I understand the polarizing divisiveness this film has garnered, especially from American audiences. Alex Garland is a British filmmaker. A large part of Civil War serves as an exaggerated version of how an outsider views the tense political landscape in the United States over the past eight or so years. Is it ludicrous to think that Texas and California would join forces, leading to the country going to war with itself? Sure, but that’s not the point Garland is making. He intentionally keeps the details vague and doesn’t take a political stance. The conflict is merely a backdrop, in a setting that’ll be all too familiar for many viewers.

Garland doesn’t hold back in depicting the horrific imagery war journalists are frequently exposed to. There are several exceptionally composed frames throughout the film that sent chills down my spine. I smirked when I saw “Go Steelers” graffitied on a highway overpass, but the smirk quickly disappeared as my eyes darted lower in the frame, to see two corpses hanging from that overpass. The juxtaposition of ordinary life against the terrors of war is immensely powerful. The brilliant sound design adds another layer of immersion, ratcheting up the tension even higher. The loud pops of sudden gunfire had me in a constant state of unease, never knowing if the characters were safe or in danger. 

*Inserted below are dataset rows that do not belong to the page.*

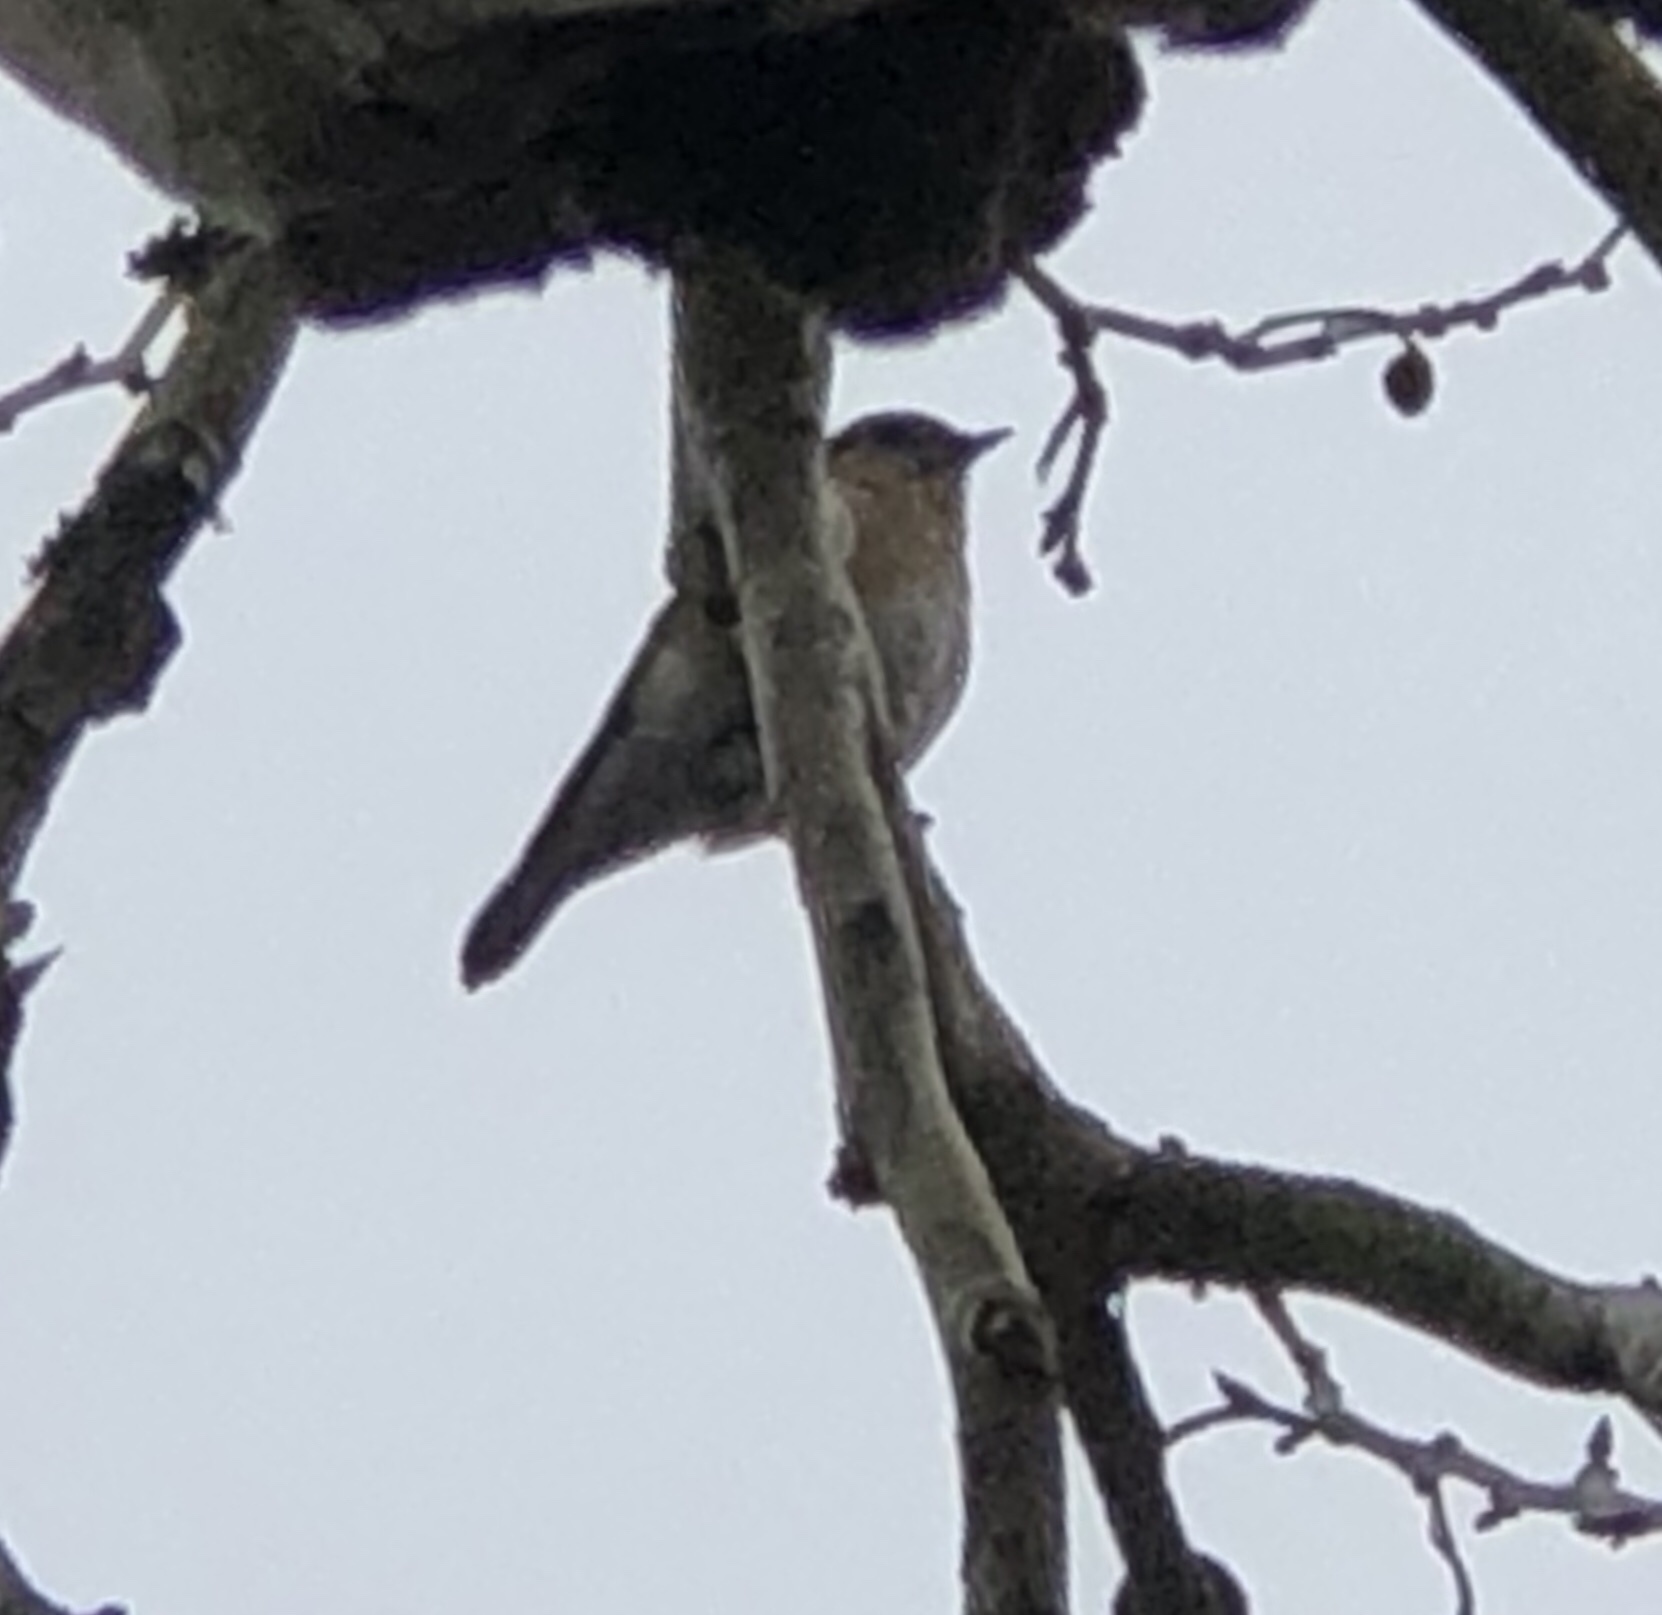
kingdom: Animalia
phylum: Chordata
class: Aves
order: Passeriformes
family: Turdidae
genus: Sialia
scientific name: Sialia sialis
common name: Eastern bluebird
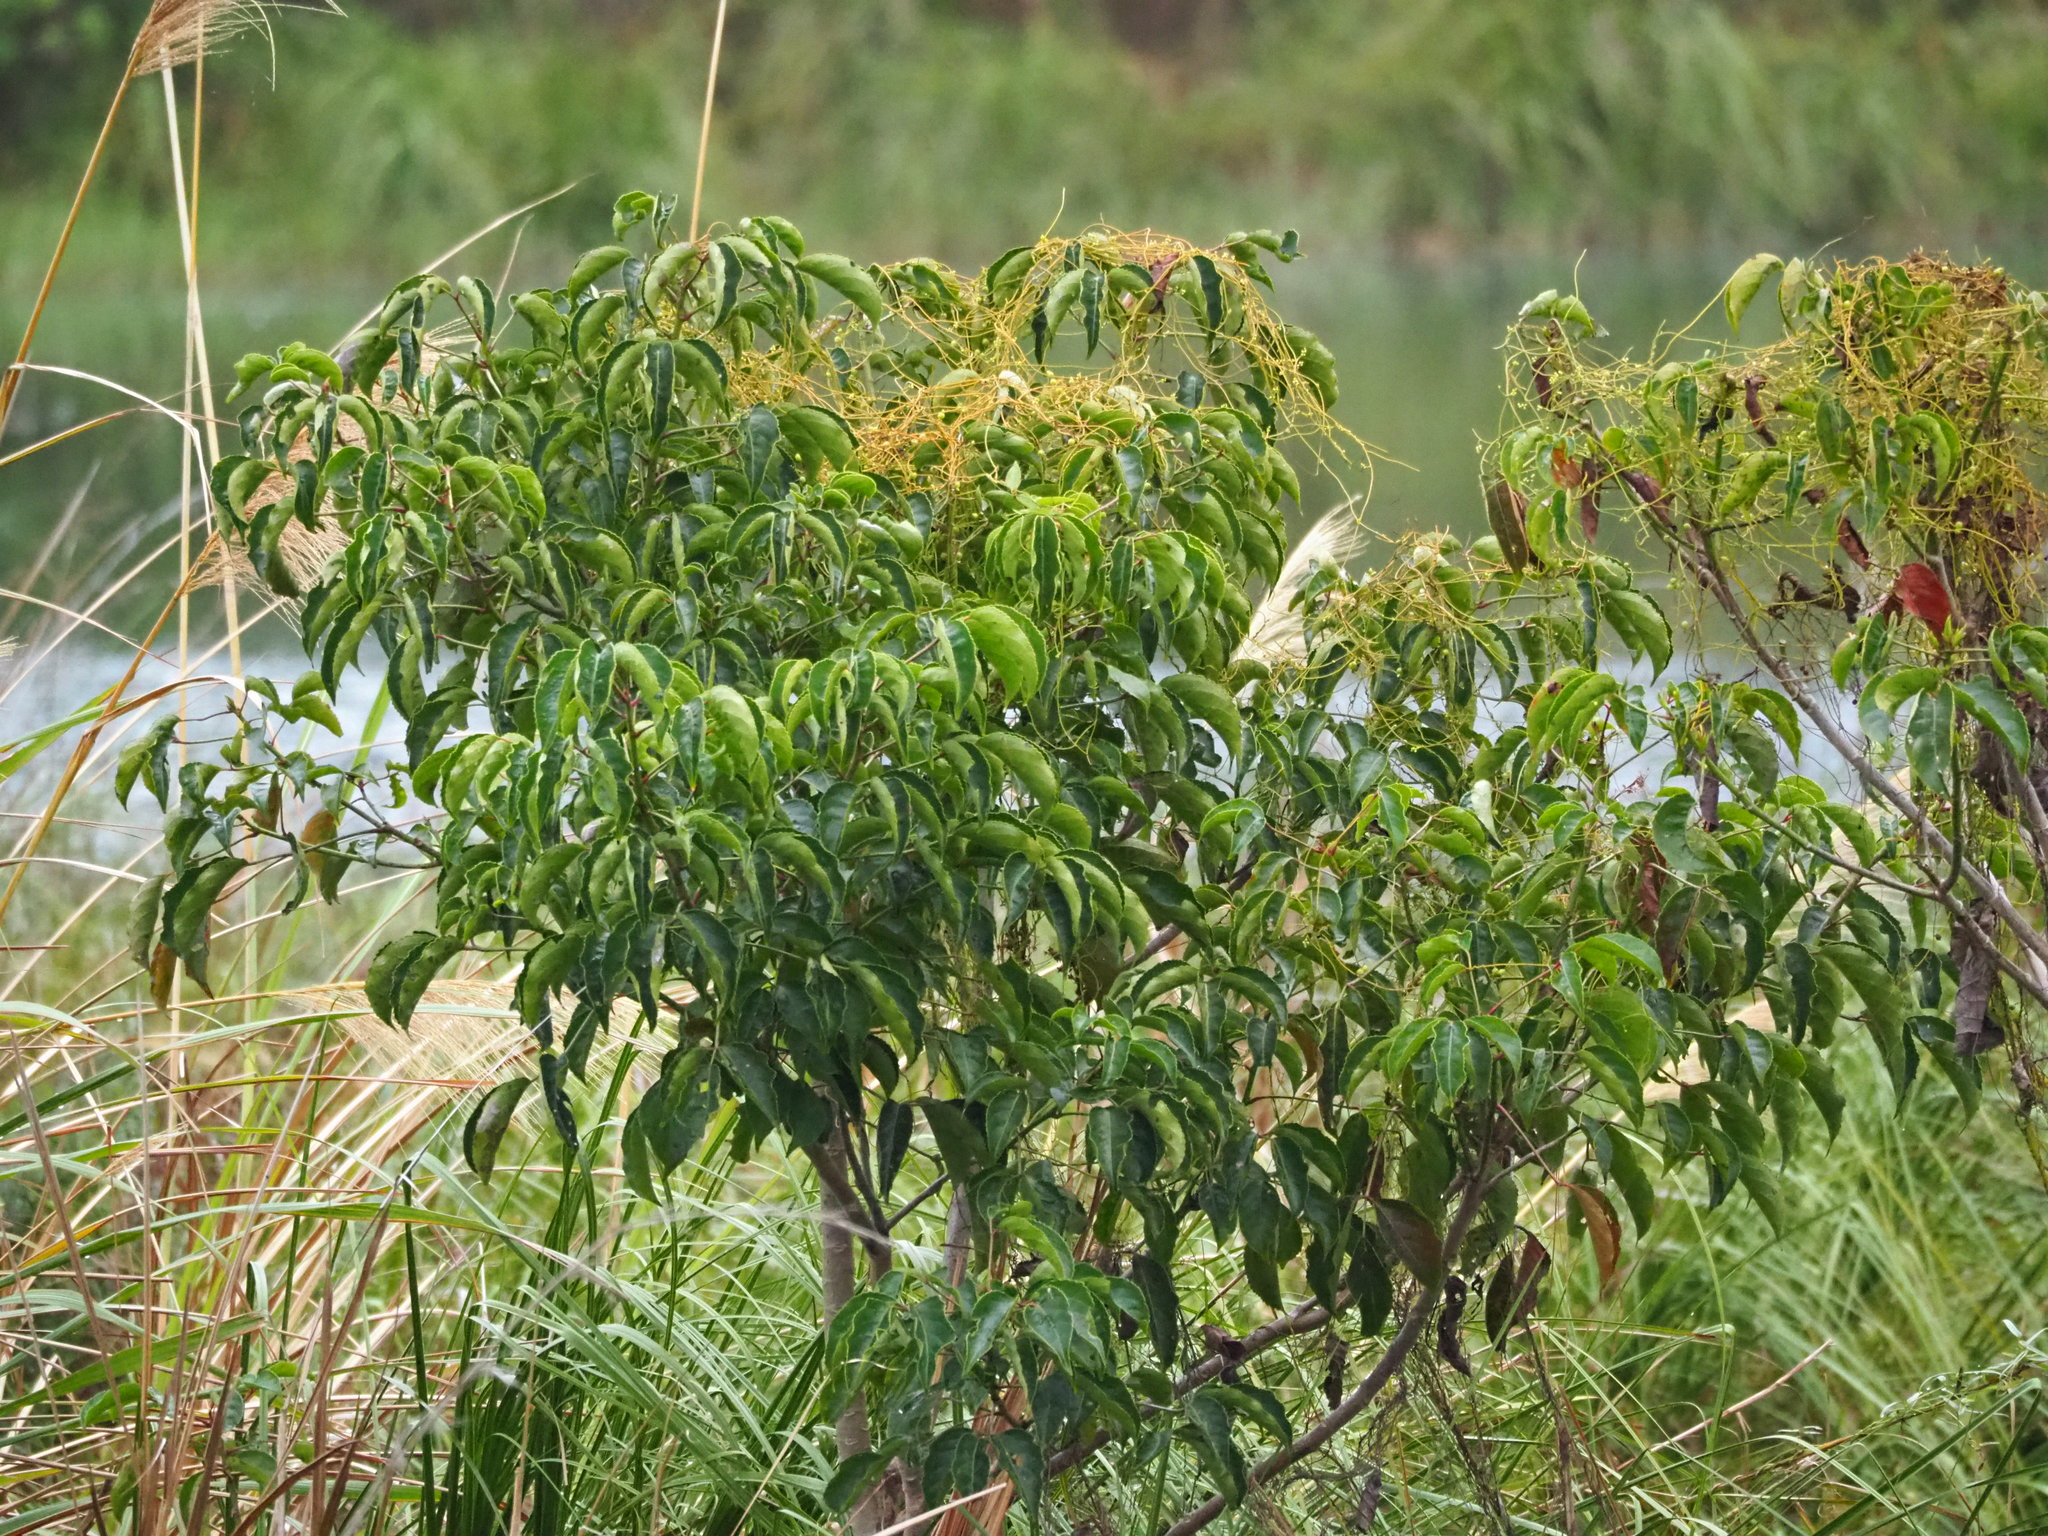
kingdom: Plantae
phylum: Tracheophyta
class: Magnoliopsida
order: Malpighiales
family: Phyllanthaceae
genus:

This is A24’s most expensive film yet, with a production budget of around 50 million. Every penny was well spent in the way the film captures what a US civil war might look like. There are a handful of incredibly orchestrated action sequences. They aren’t designed to excite, though. Instead, they give audiences a look at places they may take for granted in every day life, transformed into a blood soaked war zone. We’re so desensitized to seeing foreign countries ravaged by war in film and television. Civil War brings the destruction home, and will surely ruffle a few feathers by doing so. 

Kirsten Dunst gives a harrowing performance as a journalist who’s seen a lifetime of horrors. Her hollow, often lifeless stare captures a kind of indifferent weariness she’s collected through years in the field. this contrasts nicely against the other journalists, especially Cailee Spaeny’s character, who’s at the very beginning of her career. The naivety of a fresh pair of eyes next to someone hardened by decades of experience makes an intriguing dynamic. Of course, we also have Wagner Moura’s character, who gets high on the thrill of being the first to capture the chaos. Not all journalists are made equal, nor are they in the industry for the same reasons. 

How can you capture and convey the horrors of war through a still image? Civil War is a visceral experience that perfectly encapsulates the critical role journalists play on the frontlines. The Stateside conflict brings the chaos close to home, providing a terrifying glimpse of what war might look like in our own back yard.